Delapan Belas

Màu nền
Font chữ
Font size
Chiều cao dòng

JADI seperti ini rasanya tertangkap basah melakukan kesalahan. Yashica benar-benar tidak menyadari kehadiran Sakti saat berinteraksi dengan dokter IGD. Saat sedang fokus, orang cenderung melonggarkan kewaspadaan.

Ternyata menyamar memang tidak mudah. Terlebih lagi karena Yashica tidak memiliki rencana cadangan untuk skenario tertangkap basah seperti ini. Sejak awal, rencananya adalah mengamati rutinitas seorang Resmawan Jati untuk mengetahui seperti apa laki-laki yang dipuja ibunya itu. Di rencana awal itu, Yashica tidak mengantisipasi kehadiran orang lain di antara dirinya dan Resmawan Jati. Ketika Sakti kemudian masuk dalam sasarannya, Yashica masih tidak memikirkan kemungkinan Sakti akan berhasil membongkar penyamarannya. Yang ada dalam benak Yashica adalah memanfaatkan laki-laki itu untuk mendekati Resmawan Jati.
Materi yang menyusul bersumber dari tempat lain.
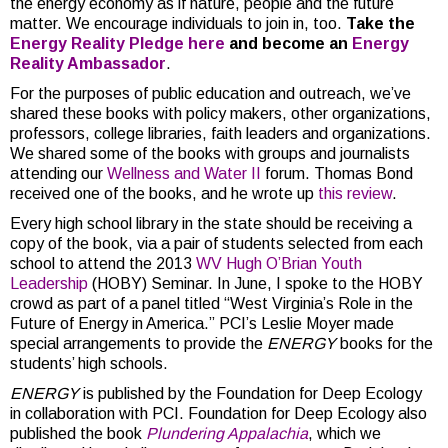
the energy economy as if nature, people and the future
matter. We encourage individuals to join in, too.
Take the
Energy Reality Pledge here
and become an
Energy
Reality Ambassador
.
For the purposes of public education and outreach, we’ve
shared these books with policy makers, other organizations,
professors, college libraries, faith leaders and organizations.
We shared some of the books with groups and journalists
attending our
Wellness and Water II
forum. Thomas Bond
received one of the books, and he wrote up
this review
.
Every high school library in the state should be receiving a
copy of the book, via a pair of students selected from each
school to attend the 2013
WV Hugh O’Brian Youth
Leadership
(HOBY) Seminar. In June, I spoke to the HOBY
crowd as part of a panel titled “West Virginia’s Role in the
Future of Energy in America.” PCI’s Leslie Moyer made
special arrangements to provide the
ENERGY
books for the
students’ high schools.
ENERGY
is published by the Foundation for Deep Ecology
in collaboration with PCI. Foundation for Deep Ecology also
published the book
Plundering Appalachia
, which we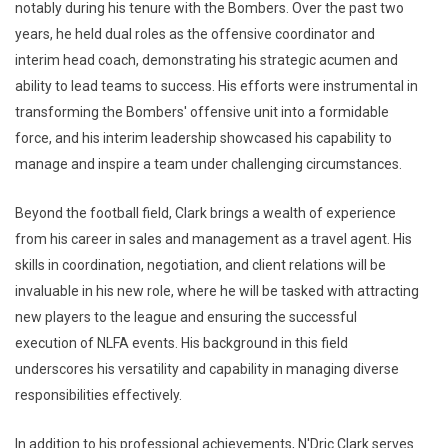
notably during his tenure with the Bombers. Over the past two
years, he held dual roles as the offensive coordinator and
interim head coach, demonstrating his strategic acumen and
ability to lead teams to success. His efforts were instrumental in
transforming the Bombers' offensive unit into a formidable
force, and his interim leadership showcased his capability to
manage and inspire a team under challenging circumstances.
Beyond the football field, Clark brings a wealth of experience
from his career in sales and management as a travel agent. His
skills in coordination, negotiation, and client relations will be
invaluable in his new role, where he will be tasked with attracting
new players to the league and ensuring the successful
execution of NLFA events. His background in this field
underscores his versatility and capability in managing diverse
responsibilities effectively.
In addition to his professional achievements, N'Dric Clark serves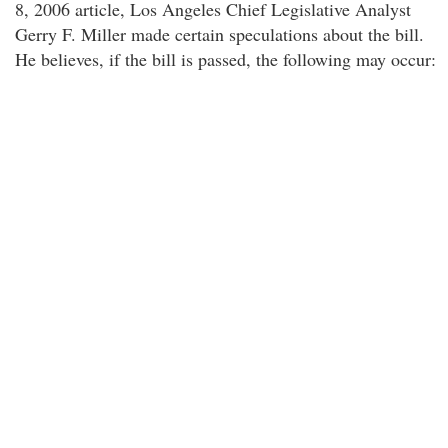
8, 2006 article, Los Angeles Chief Legislative Analyst
Gerry F. Miller made certain speculations about the bill.
He believes, if the bill is passed, the following may occur:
"Ceritanya panjang," jawab Yashica setelah jeda beberapa saat. Dia butuh waktu untuk memilih salah satu skenario yang mendadak terpikirkan. Dia harus memantapkan alur cerita yang dipilihnya untuk menghindari plot bolong yang akan sulit ditambal sehingga berpotensi membongkar hubungannya dengan Resmawan Jati sebelum waktunya. Kalau itu sampai terjadi, upayanya beberapa bulan ini akan berakhir antiklimaks dan menjadi sia-sia. "Kita bicarakan nanti setelah pulang dari rumah sakit. Saya belum bisa pergi dari sini sekarang, sebelum tahu keadaan Aldrin dan bicara sama Bu Cellia."

"Tentu saja." Sakti juga tidak mungkin memaksa Yashica bercerita di tempat ini dengan kondisi seperti sekarang. Dia memang sangat penasaran mendengar penjelasan Yashica, tapi kondisi Aldrin tetap yang utama. "Kita pulang sama-sama. Saya akan mengantarmu pulang."
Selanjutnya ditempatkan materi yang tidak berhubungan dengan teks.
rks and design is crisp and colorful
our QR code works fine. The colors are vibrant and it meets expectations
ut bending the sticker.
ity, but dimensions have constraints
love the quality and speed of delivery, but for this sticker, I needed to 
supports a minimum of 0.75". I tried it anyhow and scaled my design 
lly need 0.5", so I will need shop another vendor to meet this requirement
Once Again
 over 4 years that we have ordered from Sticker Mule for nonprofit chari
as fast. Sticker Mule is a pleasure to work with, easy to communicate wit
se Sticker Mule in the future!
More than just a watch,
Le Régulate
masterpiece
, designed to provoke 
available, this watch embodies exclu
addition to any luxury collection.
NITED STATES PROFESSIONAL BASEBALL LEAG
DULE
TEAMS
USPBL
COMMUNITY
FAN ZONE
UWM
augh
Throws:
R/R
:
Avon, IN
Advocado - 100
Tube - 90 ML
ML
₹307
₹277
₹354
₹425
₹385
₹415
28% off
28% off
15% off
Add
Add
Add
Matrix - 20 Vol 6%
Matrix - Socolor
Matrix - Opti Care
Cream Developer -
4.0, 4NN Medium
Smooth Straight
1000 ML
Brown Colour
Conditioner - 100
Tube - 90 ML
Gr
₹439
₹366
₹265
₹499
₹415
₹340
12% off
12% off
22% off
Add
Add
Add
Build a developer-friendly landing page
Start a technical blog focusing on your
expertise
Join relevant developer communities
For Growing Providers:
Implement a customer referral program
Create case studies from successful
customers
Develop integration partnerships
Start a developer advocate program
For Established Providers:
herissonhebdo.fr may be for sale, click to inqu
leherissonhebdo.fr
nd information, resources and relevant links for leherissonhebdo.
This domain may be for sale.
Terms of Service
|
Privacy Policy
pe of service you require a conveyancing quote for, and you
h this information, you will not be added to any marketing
"Baik, Mas." Yashica tidak mungkin menolak. Penolakan akan memberi kesan kalau dia menghindari Sakti sehingga laki-laki semakin yakin jika dia menyembunyikan sesuatu yang buruk.
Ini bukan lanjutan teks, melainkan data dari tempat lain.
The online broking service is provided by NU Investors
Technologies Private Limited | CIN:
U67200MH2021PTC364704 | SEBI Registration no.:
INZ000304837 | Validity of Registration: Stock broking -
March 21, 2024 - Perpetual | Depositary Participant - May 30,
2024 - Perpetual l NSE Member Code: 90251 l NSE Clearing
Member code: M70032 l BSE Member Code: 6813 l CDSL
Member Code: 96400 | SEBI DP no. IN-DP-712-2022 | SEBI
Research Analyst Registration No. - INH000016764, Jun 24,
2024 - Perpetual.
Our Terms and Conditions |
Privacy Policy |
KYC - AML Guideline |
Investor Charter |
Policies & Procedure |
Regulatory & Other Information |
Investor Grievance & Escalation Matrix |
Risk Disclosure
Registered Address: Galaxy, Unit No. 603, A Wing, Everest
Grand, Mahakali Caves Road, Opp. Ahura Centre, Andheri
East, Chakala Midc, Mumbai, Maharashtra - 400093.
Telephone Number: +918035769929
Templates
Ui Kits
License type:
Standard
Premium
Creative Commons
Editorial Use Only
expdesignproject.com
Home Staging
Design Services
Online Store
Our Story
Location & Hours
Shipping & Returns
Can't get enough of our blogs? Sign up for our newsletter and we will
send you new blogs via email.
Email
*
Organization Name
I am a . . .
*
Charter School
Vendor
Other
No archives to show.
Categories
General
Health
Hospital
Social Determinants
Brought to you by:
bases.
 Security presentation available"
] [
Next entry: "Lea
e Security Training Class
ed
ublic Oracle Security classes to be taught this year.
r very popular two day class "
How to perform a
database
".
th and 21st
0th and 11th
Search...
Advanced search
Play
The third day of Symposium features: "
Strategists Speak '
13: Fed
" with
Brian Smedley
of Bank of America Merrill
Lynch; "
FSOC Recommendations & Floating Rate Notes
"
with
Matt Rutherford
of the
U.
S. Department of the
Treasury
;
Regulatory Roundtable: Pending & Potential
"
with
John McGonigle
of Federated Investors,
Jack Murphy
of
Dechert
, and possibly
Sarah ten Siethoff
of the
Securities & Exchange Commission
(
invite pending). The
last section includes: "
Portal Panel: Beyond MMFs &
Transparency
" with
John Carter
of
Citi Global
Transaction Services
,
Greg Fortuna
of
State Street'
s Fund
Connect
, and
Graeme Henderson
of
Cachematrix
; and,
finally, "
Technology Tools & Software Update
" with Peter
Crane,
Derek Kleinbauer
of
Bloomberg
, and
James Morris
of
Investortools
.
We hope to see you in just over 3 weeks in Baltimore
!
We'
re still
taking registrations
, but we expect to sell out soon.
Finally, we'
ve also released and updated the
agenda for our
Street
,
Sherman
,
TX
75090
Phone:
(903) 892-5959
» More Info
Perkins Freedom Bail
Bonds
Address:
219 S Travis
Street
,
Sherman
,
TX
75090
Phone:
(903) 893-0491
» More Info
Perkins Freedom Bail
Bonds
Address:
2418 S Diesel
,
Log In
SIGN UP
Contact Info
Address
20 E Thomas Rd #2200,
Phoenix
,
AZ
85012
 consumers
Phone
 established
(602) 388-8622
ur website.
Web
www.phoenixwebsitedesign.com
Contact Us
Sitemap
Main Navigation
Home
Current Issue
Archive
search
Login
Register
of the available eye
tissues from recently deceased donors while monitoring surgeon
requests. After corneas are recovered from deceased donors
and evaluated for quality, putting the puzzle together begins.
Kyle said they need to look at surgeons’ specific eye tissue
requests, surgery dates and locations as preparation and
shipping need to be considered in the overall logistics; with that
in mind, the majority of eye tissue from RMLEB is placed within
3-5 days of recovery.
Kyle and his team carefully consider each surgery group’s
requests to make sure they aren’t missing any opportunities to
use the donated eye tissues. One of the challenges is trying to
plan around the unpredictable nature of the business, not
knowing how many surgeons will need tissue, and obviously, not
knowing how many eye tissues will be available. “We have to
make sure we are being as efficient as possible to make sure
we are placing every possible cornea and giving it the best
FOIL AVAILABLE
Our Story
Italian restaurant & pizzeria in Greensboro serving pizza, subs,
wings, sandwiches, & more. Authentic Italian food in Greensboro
Mereka baru meninggalkan rumah sakit beberapa jam kemudian, setelah Aldrin menjalani berbagai pemeriksaan dan observasi. Hasil pemeriksaan dinyatakan baik sehingga dia diizinkan pulang setelah dibekali obat. Aldrin hanya perlu rawat jalan untuk mengganti perban.

Yashica kembali mengemudikan mobil Bu Cellia untuk mengantar Aldrin dan ibunya pulang, sementara Sakti mengikuti mereka dengan mobilnya sendiri. Mereka tidak tinggal lama di rumah Cellia untuk memberikan waktu pada Cellia dan Aldrin beristirahat.

Dari rumah Cellia, Yashica berpindah ke mobil Sakti. Dia menunggu Sakti memulai percakapan tentang keberadaannya di kantor laki-laki itu, tapi tampaknya Sakti tidak memilih mobil sebagai tempat ideal untuk membongkar motivasinya menyamar.

Sekarang Yashica sudah siap. Dia sudah memantapkan pilihan pada jawaban yang akan dikemukakannya pada Sakti. Tapi dia tidak ingin memulai percakapan. Sakti yang menginginkan jawaban, jadi dia yang harus mengajukan pertanyaan. Yashica hanya perlu menjawab.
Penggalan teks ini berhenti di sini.